## EXERCISE DIRECTIONS
Keep the images out and set the listing below down word for word.

## COLLECTED DATA

* * *

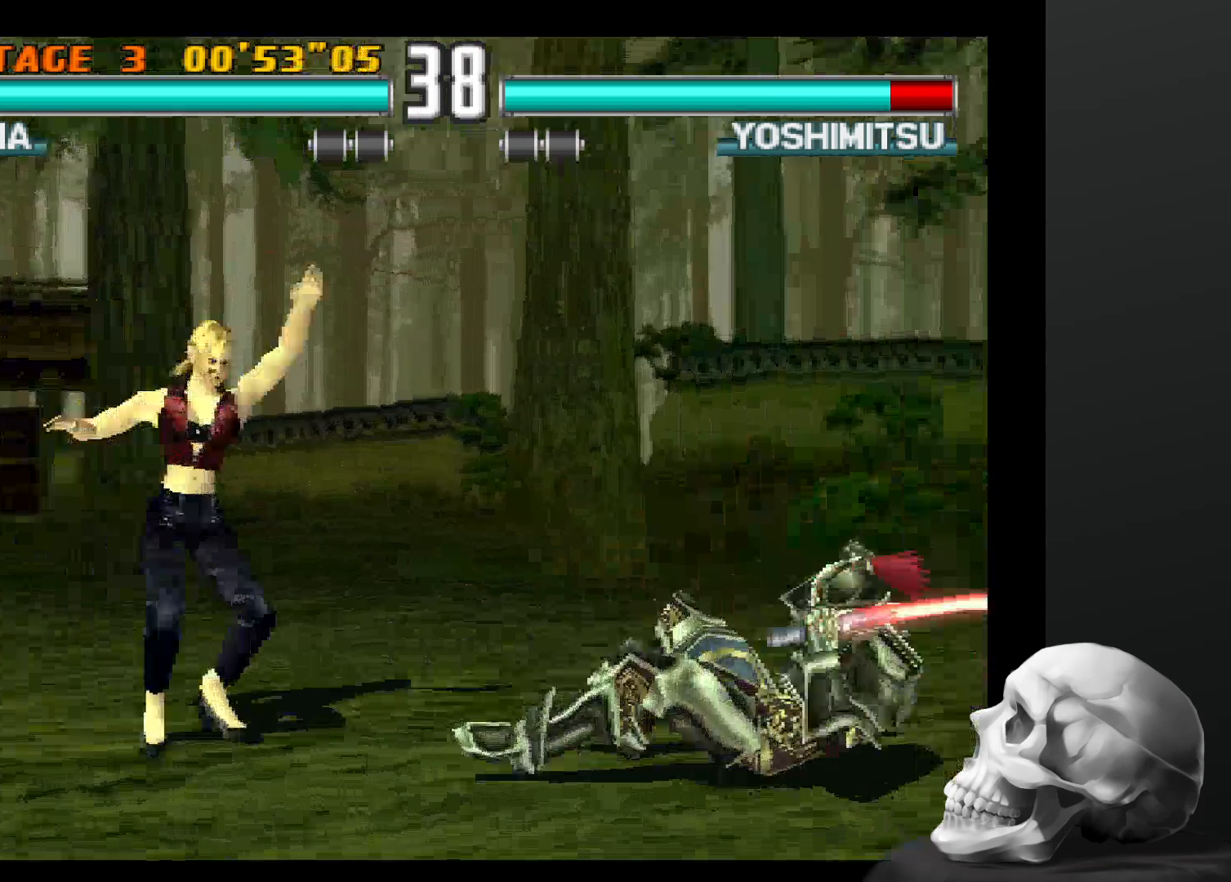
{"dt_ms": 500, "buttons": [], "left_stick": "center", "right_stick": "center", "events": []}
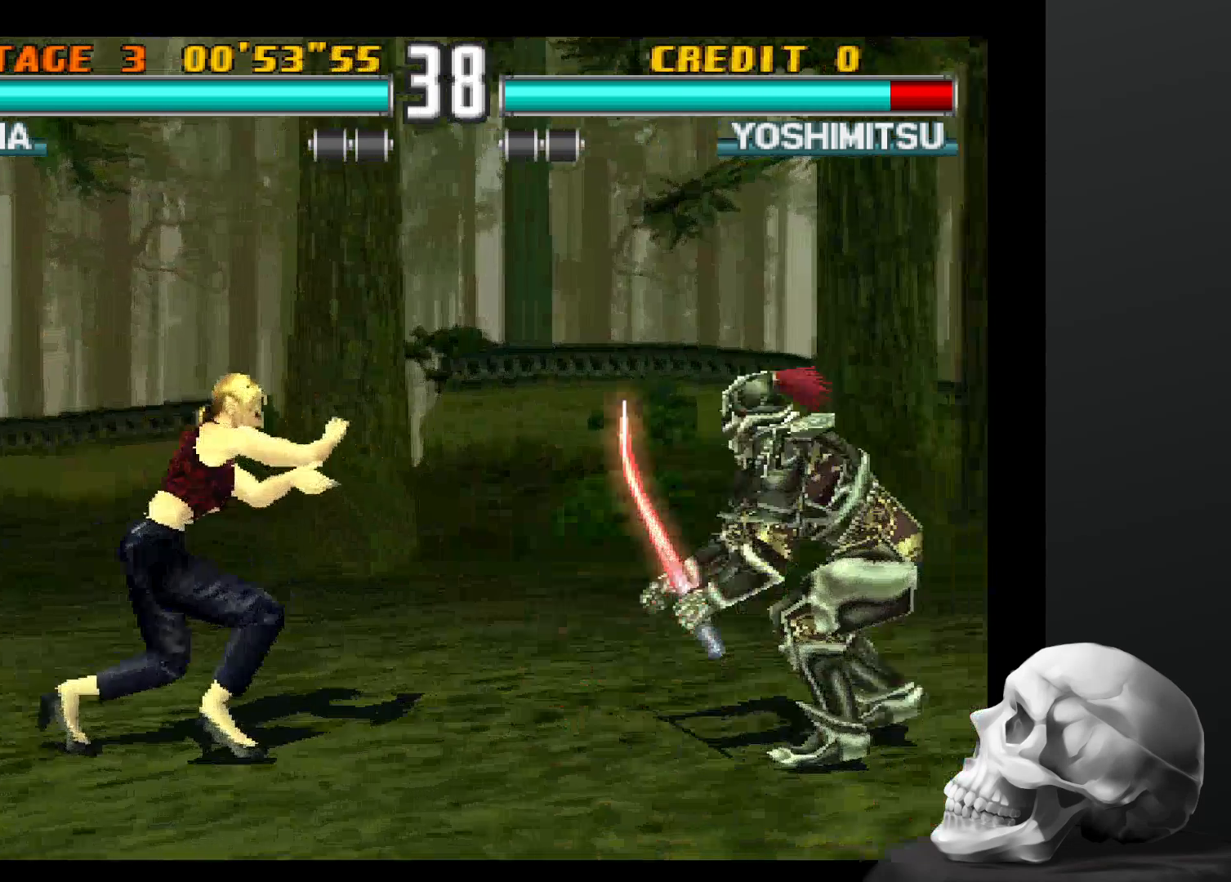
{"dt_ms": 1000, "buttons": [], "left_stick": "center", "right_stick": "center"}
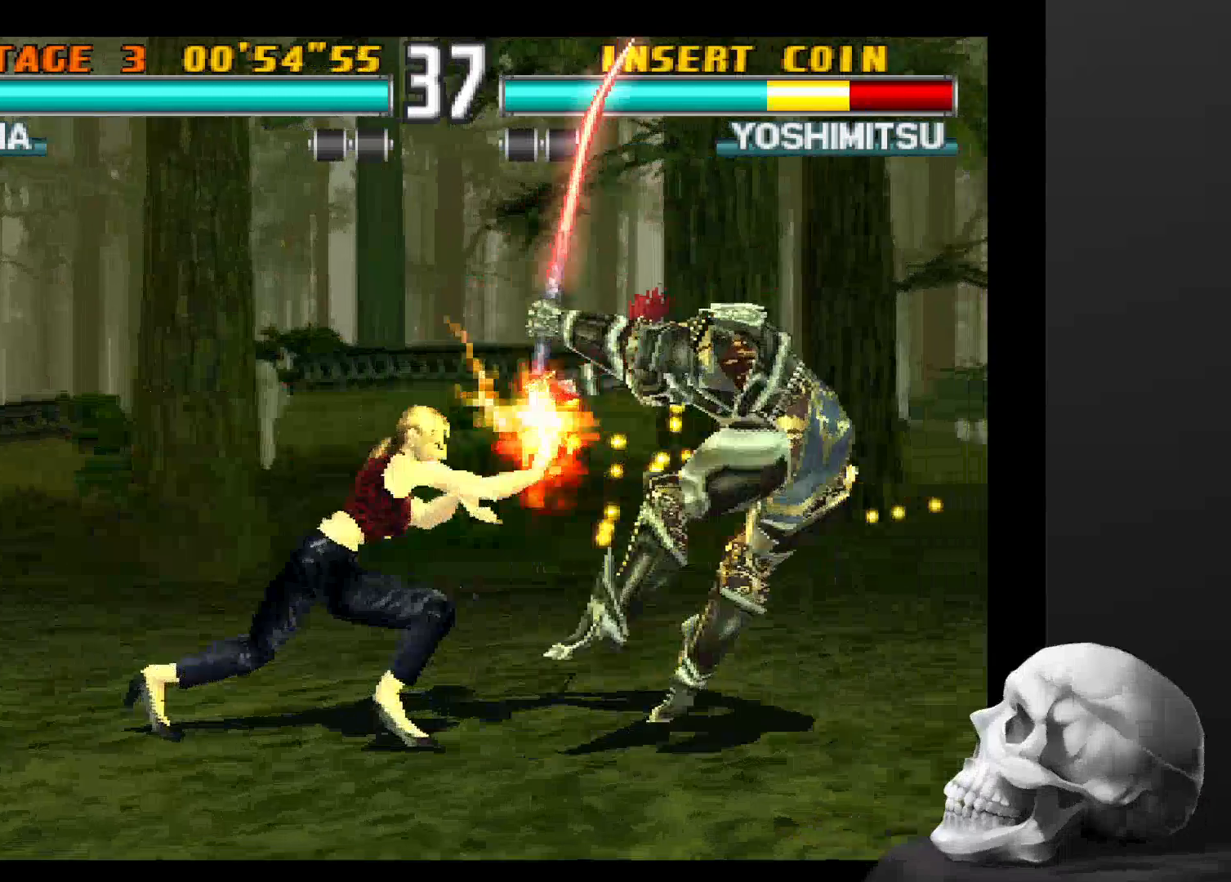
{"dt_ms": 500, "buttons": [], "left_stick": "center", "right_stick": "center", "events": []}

* * *

## OUTPUT BELOW
{"dt_ms": 500, "buttons": [], "left_stick": "center", "right_stick": "center", "events": []}
{"dt_ms": 1000, "buttons": [], "left_stick": "center", "right_stick": "center"}
{"dt_ms": 500, "buttons": [], "left_stick": "center", "right_stick": "center", "events": []}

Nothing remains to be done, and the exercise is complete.